O documento foi assinado por entidades importantes como a Anfavea e o Sindipeças. A ideia principal é que os dois países deixem de apenas trocar mercadorias entre si e passem a trabalhar juntos na criação de tecnologias modernas, especialmente para motores híbridos e elétricos.
Entre as metas estabelecidas, está a unificação de regras para peças e veículos, além de tornar a passagem de produtos pelas fronteiras mais rápida e barata. O objetivo é que todas essas novas normas de integração estejam funcionando plenamente antes de 2029.
A preocupação com a concorrência da China não é de hoje. Recentemente, montadoras instaladas no Brasil já vinham cobrando do governo federal o fim de isenções de impostos para carros importados que chegam ao país quase prontos, o que prejudica a mão de obra nacional.

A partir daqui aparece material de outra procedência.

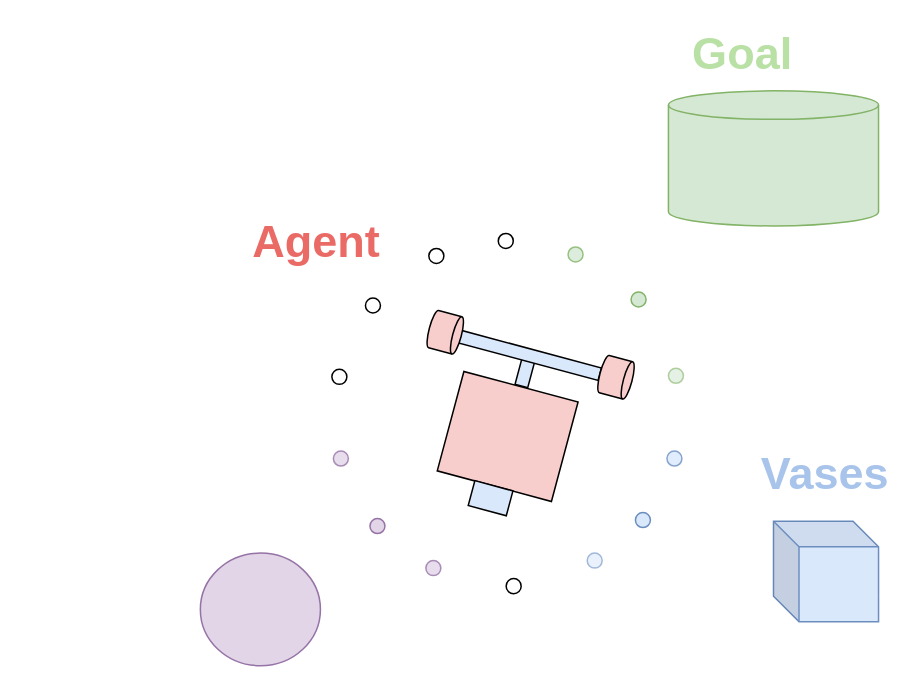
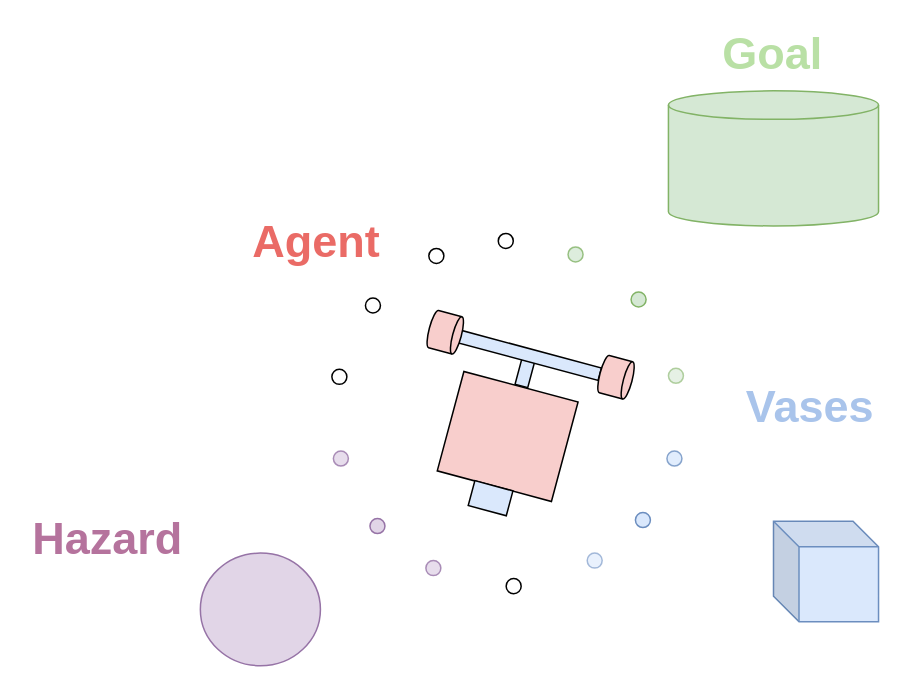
  <mxCell id="0" />
  <mxCell id="1" parent="0" />
  <mxCell id="2" value="" style="rounded=0;whiteSpace=wrap;html=1;fillColor=#f8cecc;strokeColor=default;rotation=15;container=0;" parent="1" vertex="1"><mxGeometry x="298.379" y="256.003" width="78.75" height="68.571" as="geometry" /></mxCell>
  <mxCell id="3" value="" style="rounded=0;whiteSpace=wrap;html=1;fillColor=#dae8fc;strokeColor=default;rotation=15;container=0;" parent="1" vertex="1"><mxGeometry x="313.254" y="322.86" width="26.25" height="17.143" as="geometry" /></mxCell>
  <mxCell id="4" value="" style="rounded=0;whiteSpace=wrap;html=1;fillColor=#dae8fc;strokeColor=default;rotation=15;container=0;" parent="1" vertex="1"><mxGeometry x="344.754" y="239.717" width="8.75" height="17.143" as="geometry" /></mxCell>
  <mxCell id="5" value="" style="rounded=0;whiteSpace=wrap;html=1;fillColor=#dae8fc;strokeColor=default;rotation=15;container=0;" parent="1" vertex="1"><mxGeometry x="304.504" y="232.003" width="96.25" height="8.571" as="geometry" /></mxCell>
  <mxCell id="6" value="" style="shape=cylinder3;whiteSpace=wrap;html=1;boundedLbl=1;backgroundOutline=1;size=2.875;direction=south;fillColor=#f8cecc;strokeColor=default;rotation=15;container=0;" parent="1" vertex="1"><mxGeometry x="399.004" y="238.003" width="21.875" height="25.714" as="geometry" /></mxCell>
  <mxCell id="7" value="" style="shape=cylinder3;whiteSpace=wrap;html=1;boundedLbl=1;backgroundOutline=1;size=2.875;direction=south;fillColor=#f8cecc;strokeColor=default;rotation=15;container=0;" parent="1" vertex="1"><mxGeometry x="285.254" y="208.003" width="21.875" height="25.714" as="geometry" /></mxCell>
  <mxCell id="8" value="" style="ellipse;whiteSpace=wrap;html=1;fillColor=none;container=0;strokeColor=none;" parent="1" vertex="1"><mxGeometry x="222.63" y="160" width="230.25" height="230" as="geometry" /></mxCell>
  <mxCell id="9" value="" style="ellipse;whiteSpace=wrap;html=1;fillColor=none;" parent="1" vertex="1"><mxGeometry x="331.5" y="155" width="10" height="10" as="geometry" /></mxCell>
  <mxCell id="10" value="" style="ellipse;whiteSpace=wrap;html=1;fillColor=none;" parent="1" vertex="1"><mxGeometry x="285.25" y="165" width="10" height="10" as="geometry" /></mxCell>
  <mxCell id="11" value="" style="ellipse;whiteSpace=wrap;html=1;fillColor=#d5e8d4;strokeColor=#82b366;opacity=80;" parent="1" vertex="1"><mxGeometry x="378" y="164" width="10" height="10" as="geometry" /></mxCell>
  <mxCell id="12" value="" style="ellipse;whiteSpace=wrap;html=1;fillColor=none;" parent="1" vertex="1"><mxGeometry x="243" y="198" width="10" height="10" as="geometry" /></mxCell>
  <mxCell id="13" value="" style="ellipse;whiteSpace=wrap;html=1;fillColor=#d5e8d4;strokeColor=#82b366;" parent="1" vertex="1"><mxGeometry x="420" y="194" width="10" height="10" as="geometry" /></mxCell>
  <mxCell id="14" value="" style="ellipse;whiteSpace=wrap;html=1;fillColor=#d5e8d4;strokeColor=#82b366;opacity=60;" parent="1" vertex="1"><mxGeometry x="444.88" y="244.86" width="10" height="10" as="geometry" /></mxCell>
  <mxCell id="15" value="" style="ellipse;whiteSpace=wrap;html=1;fillColor=#dae8fc;strokeColor=#6c8ebf;opacity=80;" parent="1" vertex="1"><mxGeometry x="443.88" y="300" width="10" height="10" as="geometry" /></mxCell>
  <mxCell id="16" value="" style="ellipse;whiteSpace=wrap;html=1;fillColor=#dae8fc;strokeColor=#6c8ebf;" parent="1" vertex="1"><mxGeometry x="422.88" y="341" width="10" height="10" as="geometry" /></mxCell>
  <mxCell id="17" value="" style="ellipse;whiteSpace=wrap;html=1;fillColor=#dae8fc;strokeColor=#6c8ebf;opacity=60;" parent="1" vertex="1"><mxGeometry x="390.75" y="368" width="10" height="10" as="geometry" /></mxCell>
  <mxCell id="18" value="" style="ellipse;whiteSpace=wrap;html=1;fillColor=none;" parent="1" vertex="1"><mxGeometry x="336.76" y="385" width="10" height="10" as="geometry" /></mxCell>
  <mxCell id="19" value="" style="ellipse;whiteSpace=wrap;html=1;fillColor=#e1d5e7;strokeColor=#9673a6;opacity=80;" parent="1" vertex="1"><mxGeometry x="283.25" y="373" width="10" height="10" as="geometry" /></mxCell>
  <mxCell id="20" value="" style="ellipse;whiteSpace=wrap;html=1;fillColor=none;" parent="1" vertex="1"><mxGeometry x="220.63" y="245.57" width="10" height="10" as="geometry" /></mxCell>
  <mxCell id="21" value="" style="ellipse;whiteSpace=wrap;html=1;fillColor=#e1d5e7;strokeColor=#9673a6;opacity=80;" parent="1" vertex="1"><mxGeometry x="221.63" y="300" width="10" height="10" as="geometry" /></mxCell>
  <mxCell id="22" value="" style="ellipse;whiteSpace=wrap;html=1;fillColor=#e1d5e7;strokeColor=#9673a6;" parent="1" vertex="1"><mxGeometry x="246" y="345" width="10" height="10" as="geometry" /></mxCell>
  <mxCell id="23" value="" style="shape=cylinder3;whiteSpace=wrap;html=1;boundedLbl=1;backgroundOutline=1;size=9.481;fillColor=#d5e8d4;strokeColor=#82b366;" parent="1" vertex="1"><mxGeometry x="444.88" y="60" width="140" height="90" as="geometry" /></mxCell>
- <mxCell id="24" value="Goal" style="text;html=1;align=center;verticalAlign=middle;whiteSpace=wrap;rounded=0;fontSize=30;fontColor=#B9E0A5;fontStyle=1" parent="1" vertex="1"><mxGeometry x="457.32" y="20" width="75.12" height="30" as="geometry" /></mxCell>
+ <mxCell id="24" value="Goal" style="text;html=1;align=center;verticalAlign=middle;whiteSpace=wrap;rounded=0;fontSize=30;fontColor=#B9E0A5;fontStyle=1" parent="1" vertex="1"><mxGeometry x="477.32" y="20" width="75.12" height="30" as="geometry" /></mxCell>
  <mxCell id="25" value="" style="shape=cube;whiteSpace=wrap;html=1;boundedLbl=1;backgroundOutline=1;darkOpacity=0.05;darkOpacity2=0.1;size=17;fillColor=#dae8fc;strokeColor=#6c8ebf;" parent="1" vertex="1"><mxGeometry x="514.88" y="346.75" width="70" height="67" as="geometry" /></mxCell>
- <mxCell id="26" value="&lt;span style=&quot;background-color: light-dark(#ffffff, var(--ge-dark-color, #121212));&quot;&gt;Vases&lt;/span&gt;" style="text;html=1;align=center;verticalAlign=middle;whiteSpace=wrap;rounded=0;fontSize=30;fontColor=#A9C4EB;fontStyle=1" parent="1" vertex="1"><mxGeometry x="507.32" y="300" width="85.12" height="30" as="geometry" /></mxCell>
+ <mxCell id="26" value="&lt;span style=&quot;background-color: light-dark(#ffffff, var(--ge-dark-color, #121212));&quot;&gt;Vases&lt;/span&gt;" style="text;html=1;align=center;verticalAlign=middle;whiteSpace=wrap;rounded=0;fontSize=30;fontColor=#A9C4EB;fontStyle=1" parent="1" vertex="1"><mxGeometry x="497.32" y="255" width="85.12" height="30" as="geometry" /></mxCell>
  <mxCell id="27" value="&lt;font style=&quot;color: rgb(234, 107, 102);&quot;&gt;Agent&lt;/font&gt;" style="text;html=1;align=center;verticalAlign=middle;whiteSpace=wrap;rounded=0;fontSize=30;fontColor=#B9E0A5;fontStyle=1" parent="1" vertex="1"><mxGeometry x="165.37" y="145" width="90.63" height="30" as="geometry" /></mxCell>
  <mxCell id="28" value="" style="ellipse;whiteSpace=wrap;html=1;fillColor=#e1d5e7;strokeColor=#9673a6;" parent="1" vertex="1"><mxGeometry x="133" y="368" width="80" height="75" as="geometry" /></mxCell>
+ <mxCell id="29" value="&lt;font style=&quot;color: rgb(181, 115, 157);&quot;&gt;Hazard&lt;/font&gt;" style="text;html=1;align=center;verticalAlign=middle;whiteSpace=wrap;rounded=0;fontSize=30;fontColor=#B9E0A5;fontStyle=1" parent="1" vertex="1"><mxGeometry x="20" y="343" width="103" height="30" as="geometry" /></mxCell>
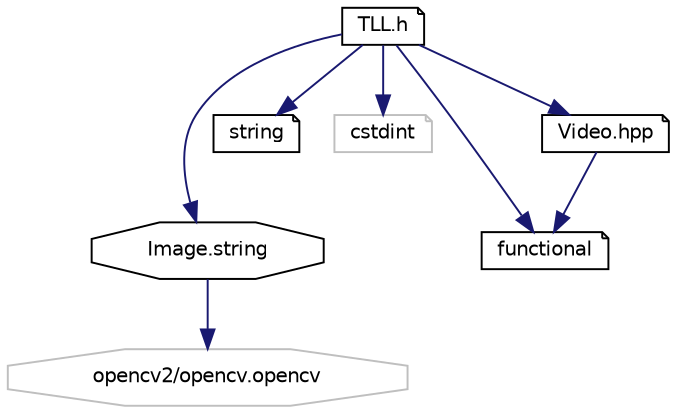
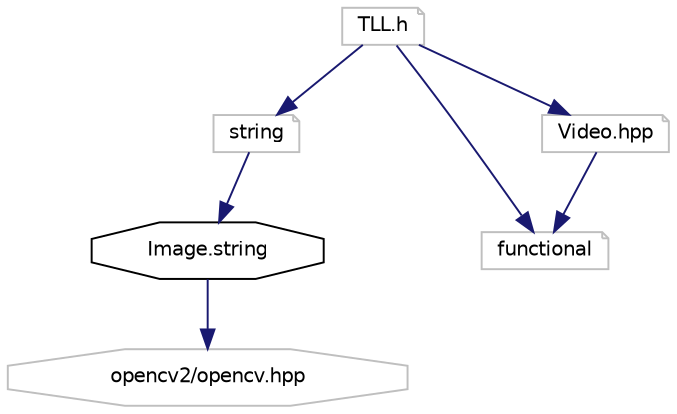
  digraph {
    node [color=grey75 fillcolor=white fontname=Helvetica fontsize=10 shape=note style=filled]
    edge [color=midnightblue fontname=Helvetica fontsize=10 labelfontname=Helvetica labelfontsize=10 style=solid]
-   n1 [color=black height=0.2 label="TLL.h" width=0.4]
+   n1 [height=0.2 label="TLL.h" width=0.4]
    n2 [color=black height=0.2 label="Image.string" shape=octagon width=0.4]
-   n3 [color=black height=0.2 label="Video.hpp" width=0.4]
-   n4 [height=0.2 label=cstdint width=0.4]
-   n5 [color=black height=0.2 label=functional width=0.4]
-   n6 [color=black height=0.2 label=string width=0.4]
-   n7 [height=0.2 label="opencv2/opencv.opencv" shape=octagon width=0.4]
-   n1 -> n2
+   n3 [height=0.2 label="Video.hpp" width=0.4]
+   n5 [height=0.2 label=functional width=0.4]
+   n6 [height=0.2 label=string width=0.4]
+   n7 [height=0.2 label="opencv2/opencv.hpp" shape=octagon width=0.4]
+   n6 -> n2
    n1 -> n3
-   n1 -> n4
    n1 -> n5
    n1 -> n6
    n2 -> n7
    n3 -> n5
  }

O setor automotivo é fundamental para a economia, sendo responsável por cerca de 20% do PIB industrial brasileiro. Juntos, Brasil e Argentina empregam quase 2 milhões de pessoas nessa cadeia produtiva, o que justifica a pressa em proteger o mercado regional.
Com essa nova estratégia, as lideranças do setor esperam garantir que as fábricas instaladas aqui consigam acompanhar a rápida mudança tecnológica do mundo, mantendo os empregos e a força da indústria contra a agressividade das marcas asiáticas.